3 large (or 4 regular) aubergines

100ml groundnut oil

200g Greek-style yoghurt

2 tsp medium curry powder

¼ tsp ground turmeric

1 lime – finely grate the zest to get 1 tsp and juice to get 2 tsp

Salt and black pepper

1 onion, peeled and thinly sliced

30g flaked almonds

½ tsp cumin seeds, toasted and lightly crushed

½ tsp coriander seeds, toasted and lightly crushed

40g pomegranate seeds

手順

Heat the oven to 220C/425F/gas mark 7. Use a vegetable peeler to shave strips of skin off the aubergines from top to bottom, so they end up with alternating stripes of dark purple skin and clear white flesh. Cut the aubergines widthways into 2cm-thick rounds and put in a large bowl. Add 70ml oil, half a teaspoon of salt and plenty of pepper, then spread out on a large oven tray lined with baking paper. Roast for 40-45 minutes, until dark golden brown, then remove and leave to cool.

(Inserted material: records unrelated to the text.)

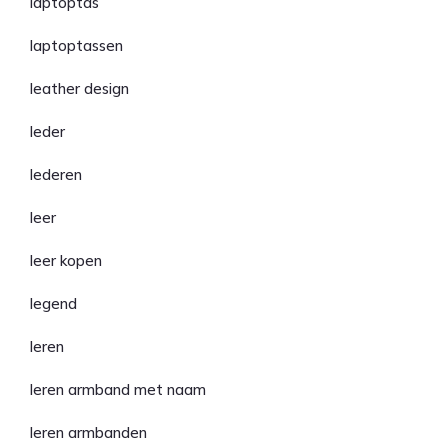
laptoptas
laptoptassen
leather design
leder
lederen
leer
leer kopen
legend
leren
leren armband met naam
leren armbanden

In a small bowl, mix the yoghurt with a teaspoon of curry powder, the turmeric, lime juice, a generous pinch of salt and a good grind of pepper, then put it in the fridge until later.

Heat the remaining two tablespoons of oil in a large frying pan on a medium-high flame. Once hot, fry the onion for eight minutes, stirring frequently, until soft and dark golden brown. Add the remaining teaspoon of curry powder, the almonds and a pinch of salt, and fry for two minutes, until the almonds are lightly browned.

To serve, lay the aubergine slices on a platter, overlapping them slightly. Spoon the yoghurt sauce over the top, then scatter on the fried onion mix. Sprinkle over the cumin seeds, coriander seeds, pomegranate seeds and lime zest, and serve.